結論:AIの共感には「明確に人を救う効果」がある
実験の結果、非常に興味深いデータが得られました。結論から言うと、「AIの共感はただの飾りではなく、明確に人を救う効果(治療因子)がある」ということが示唆されたのです。
① 挫折率(脱落率)の大幅な低下
AIが共感し、応援してくれるだけで、アプリのワークを継続できる確率が圧倒的に高くなりました。「誰か(AI)が自分の気持ちを受け止めてくれている」という感覚が、継続のモチベーションに直結したと考えられます。
② うつ病の悪化を有意に抑制
さらに3か月後の経過観察において、「AIあり群」だけが、うつ病(PHQ-9で10点以上)が悪化する人の割合を有意に減らすことに成功しました。
学会に参加して感じたこと(訪問看護との共通点)
相手が「AI」だとあらかじめ分かっていても、人間は共感されると安心し、前向きな行動を続けられる。この事実は、私たちが日々行っている「訪問看護」におけるコミュニケーションの重要性を、改めて科学的に裏付けてくれているように感じました。

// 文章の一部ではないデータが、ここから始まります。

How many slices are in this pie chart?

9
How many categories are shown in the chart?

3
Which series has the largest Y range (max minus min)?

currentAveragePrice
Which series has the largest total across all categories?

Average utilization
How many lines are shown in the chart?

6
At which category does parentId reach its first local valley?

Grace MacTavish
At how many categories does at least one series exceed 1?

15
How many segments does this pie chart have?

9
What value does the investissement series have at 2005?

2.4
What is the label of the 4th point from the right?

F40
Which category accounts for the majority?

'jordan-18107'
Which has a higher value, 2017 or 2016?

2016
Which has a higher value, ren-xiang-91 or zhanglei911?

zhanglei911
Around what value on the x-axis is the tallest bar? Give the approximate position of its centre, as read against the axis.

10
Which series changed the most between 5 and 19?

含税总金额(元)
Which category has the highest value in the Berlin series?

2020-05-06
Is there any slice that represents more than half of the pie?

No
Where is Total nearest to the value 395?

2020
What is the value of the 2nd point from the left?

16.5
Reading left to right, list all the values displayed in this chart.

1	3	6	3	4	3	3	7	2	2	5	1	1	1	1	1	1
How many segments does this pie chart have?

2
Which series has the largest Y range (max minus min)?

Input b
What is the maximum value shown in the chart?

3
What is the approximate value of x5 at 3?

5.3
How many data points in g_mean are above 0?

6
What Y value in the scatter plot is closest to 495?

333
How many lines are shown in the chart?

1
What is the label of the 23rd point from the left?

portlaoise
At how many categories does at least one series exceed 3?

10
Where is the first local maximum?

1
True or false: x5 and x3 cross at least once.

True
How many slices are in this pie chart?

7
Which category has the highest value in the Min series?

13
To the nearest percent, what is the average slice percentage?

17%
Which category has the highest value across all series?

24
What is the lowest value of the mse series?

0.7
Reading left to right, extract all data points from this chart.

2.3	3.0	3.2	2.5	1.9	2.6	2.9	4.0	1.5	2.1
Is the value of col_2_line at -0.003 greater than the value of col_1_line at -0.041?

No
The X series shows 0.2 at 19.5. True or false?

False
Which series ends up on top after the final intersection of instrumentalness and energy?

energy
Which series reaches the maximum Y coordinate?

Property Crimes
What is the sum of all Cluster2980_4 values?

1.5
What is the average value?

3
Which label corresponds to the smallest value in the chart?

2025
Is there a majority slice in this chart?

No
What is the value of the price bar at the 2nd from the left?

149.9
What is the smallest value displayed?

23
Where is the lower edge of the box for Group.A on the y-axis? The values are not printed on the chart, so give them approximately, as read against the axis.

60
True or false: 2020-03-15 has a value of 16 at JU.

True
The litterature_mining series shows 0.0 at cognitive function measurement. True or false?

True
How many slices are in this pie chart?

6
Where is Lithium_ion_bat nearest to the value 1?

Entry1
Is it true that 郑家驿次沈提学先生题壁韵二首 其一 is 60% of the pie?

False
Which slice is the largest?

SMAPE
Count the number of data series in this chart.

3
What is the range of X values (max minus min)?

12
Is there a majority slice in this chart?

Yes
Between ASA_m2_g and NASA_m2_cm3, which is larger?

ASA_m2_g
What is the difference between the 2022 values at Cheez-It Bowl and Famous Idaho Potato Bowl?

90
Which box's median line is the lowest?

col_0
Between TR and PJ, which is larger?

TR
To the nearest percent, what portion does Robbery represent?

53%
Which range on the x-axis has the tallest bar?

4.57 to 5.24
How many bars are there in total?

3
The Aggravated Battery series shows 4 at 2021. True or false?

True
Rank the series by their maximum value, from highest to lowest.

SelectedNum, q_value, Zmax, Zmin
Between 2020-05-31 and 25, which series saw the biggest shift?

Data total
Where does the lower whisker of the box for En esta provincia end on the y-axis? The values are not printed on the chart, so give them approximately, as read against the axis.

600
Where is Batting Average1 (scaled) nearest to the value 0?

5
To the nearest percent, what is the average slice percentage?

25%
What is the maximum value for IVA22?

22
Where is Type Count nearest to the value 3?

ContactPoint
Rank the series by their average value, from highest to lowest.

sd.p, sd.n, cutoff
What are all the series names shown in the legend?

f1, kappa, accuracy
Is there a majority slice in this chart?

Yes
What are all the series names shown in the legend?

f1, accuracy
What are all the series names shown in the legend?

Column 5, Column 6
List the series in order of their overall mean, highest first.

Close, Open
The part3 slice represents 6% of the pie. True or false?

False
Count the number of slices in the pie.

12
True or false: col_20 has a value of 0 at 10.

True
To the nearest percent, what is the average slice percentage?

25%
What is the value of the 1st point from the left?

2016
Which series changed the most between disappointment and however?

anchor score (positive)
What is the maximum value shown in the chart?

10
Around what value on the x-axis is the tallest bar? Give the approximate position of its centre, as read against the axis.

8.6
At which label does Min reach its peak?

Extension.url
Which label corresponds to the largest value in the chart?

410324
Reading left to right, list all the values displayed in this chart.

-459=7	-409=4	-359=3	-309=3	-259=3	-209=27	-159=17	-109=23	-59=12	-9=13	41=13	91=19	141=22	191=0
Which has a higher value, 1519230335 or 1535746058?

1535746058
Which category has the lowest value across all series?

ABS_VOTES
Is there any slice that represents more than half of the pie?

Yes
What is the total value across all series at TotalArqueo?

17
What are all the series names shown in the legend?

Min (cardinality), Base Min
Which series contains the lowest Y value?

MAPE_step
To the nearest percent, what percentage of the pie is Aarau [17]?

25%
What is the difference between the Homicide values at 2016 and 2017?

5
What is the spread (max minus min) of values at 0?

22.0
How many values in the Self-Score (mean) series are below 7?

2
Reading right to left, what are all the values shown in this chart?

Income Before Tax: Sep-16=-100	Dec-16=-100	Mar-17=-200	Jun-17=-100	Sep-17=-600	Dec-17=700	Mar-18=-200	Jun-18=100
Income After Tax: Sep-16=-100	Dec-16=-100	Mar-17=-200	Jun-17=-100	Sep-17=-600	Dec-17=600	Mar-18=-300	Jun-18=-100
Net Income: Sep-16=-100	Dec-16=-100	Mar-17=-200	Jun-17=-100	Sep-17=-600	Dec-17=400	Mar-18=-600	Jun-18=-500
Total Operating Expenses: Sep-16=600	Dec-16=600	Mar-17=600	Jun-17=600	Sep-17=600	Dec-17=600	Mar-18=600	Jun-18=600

訪問看護の現場では、利用者様の日々の悩みや不安に耳を傾け、共感し、寄り添うことがケアの根幹にあります。AIのテキストメッセージだけでもこれほどの「治療因子」になり得るのですから、血の通った人間(看護師)が直接ご自宅に伺い、表情や声のトーン、温かい対話を通じて届ける「共感」が持つ力は計り知れません。
一方で、私たちが訪問できない時間帯のサポートとして、今後はこうしたAIアプリが心強いパートナーになる可能性も感じました。
「AIを活用した手軽な日常ケア」と、「訪問看護師による専門的で温かみのある対面ケア」。これらが融合することで、利用者様がより安心して地域で暮らせる未来がすぐそこまで来ているのかもしれません。
私たちも、テクノロジーの進化にアンテナを張りつつ、訪問看護だからこそ提供できる「人と人とのつながり・深い共感」をこれからも大切にしていきたいと思います。